Néanmoins, la saison a été marquée par des montagnes russes de pluie, de grêle, de gel et de pourriture. Le printemps a été marqué par des épisodes de gel et des grêles destructrices, tandis que des précipitations record, jusqu'à deux fois supérieures à la moyenne annuelle, ont entraîné des épidémies massives de mildiou dans les vignes.
Il s’agit essentiellement d’un millésime caractérisé par des précipitations élevées et des températures inférieures à la moyenne – un contraste frappant avec l’année 2019 ravagée par la sécheresse.
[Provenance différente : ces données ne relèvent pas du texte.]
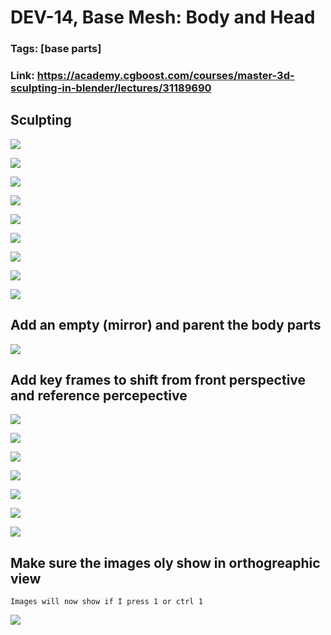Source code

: # DEV-14, Base Mesh: Body and Head
### Tags: [base parts]
### Link: https://academy.cgboost.com/courses/master-3d-sculpting-in-blender/lectures/31189690

## Sculpting 

![](../images/DEV-14/DEV-14-A1.png)

![](../images/DEV-14/DEV-14-A2.png)

![](../images/DEV-14/DEV-14-A3.png)

![](../images/DEV-14/DEV-14-A4.png)

![](../images/DEV-14/DEV-14-A5.png)

![](../images/DEV-14/DEV-14-A6.png)

![](../images/DEV-14/DEV-14-A7.png)

![](../images/DEV-14/DEV-14-A8.png)

![](../images/DEV-14/DEV-14-A9.png)

## Add an empty (mirror) and parent the body parts

![](../images/DEV-14/DEV-14-B1.png)

## Add key frames to shift from front perspective and reference percepective

![](../images/DEV-14/DEV-14-C1.png)

![](../images/DEV-14/DEV-14-C2.png)

![](../images/DEV-14/DEV-14-C3.png)

![](../images/DEV-14/DEV-14-C4.png)

![](../images/DEV-14/DEV-14-C5.png)

![](../images/DEV-14/DEV-14-C6.png)

![](../images/DEV-14/DEV-14-C7.png)

## Make sure the images oly show in orthogreaphic view

    Images will now show if I press 1 or ctrl 1

![](../images/DEV-14/DEV-14-D1.png)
La lente maturation des raisins a quant à elle retardé les vendanges qui ont débuté le 16 septembre et se sont achevées au cours des deux premiers mois. semaines d'octobre.
Cependant, une maturation inégale entre les parcelles – et même au sein des rangs individuels – a également contraint les vignerons à échelonner leurs vendanges pour récolter les raisins à maturité optimale.
« Les rendements sont généralement inférieurs à d'habitude, avec des différences significatives entre les parcelles selon la localisation, les méthodes culturales, le travail de la vigne et les cépages », précise François Dal de la SICAVAC, la branche technique des Vins Centre-Loire.
« Menetou-Salon a été le plus touché, tandis que Pouilly-Fumé a subi de lourdes pertes dues au mildiou, entraînant des rendements historiquement bas, quoique légèrement meilleurs que le désastreux millésime 2021. »
Pourtant, malgré cette saison très difficile, les producteurs seraient satisfaits des niveaux d'acidité vibrants de leurs blancs – les niveaux d'alcool sont sensiblement inférieurs à ceux des millésimes récents.
« Une agréable surprise dans cette année incroyablement difficile est que les blancs ont développé des profils équilibrés et aromatiques avec de la fraîcheur et une bonne acidité », observe Dal.
« Le millésime 2024 restera sans doute dans les mémoires comme un « millésime de vigneron », où la qualité des vins dépend fortement de la vigilance et de l'adaptabilité des vignerons. Avec le soutien du SICAVAC, les vignerons du Centre-Loire ont démontré leur savoir-faire et leur détermination, faisant d'une année d'adversité climatique un millésime à la hauteur de leur savoir-faire et de leur résilience.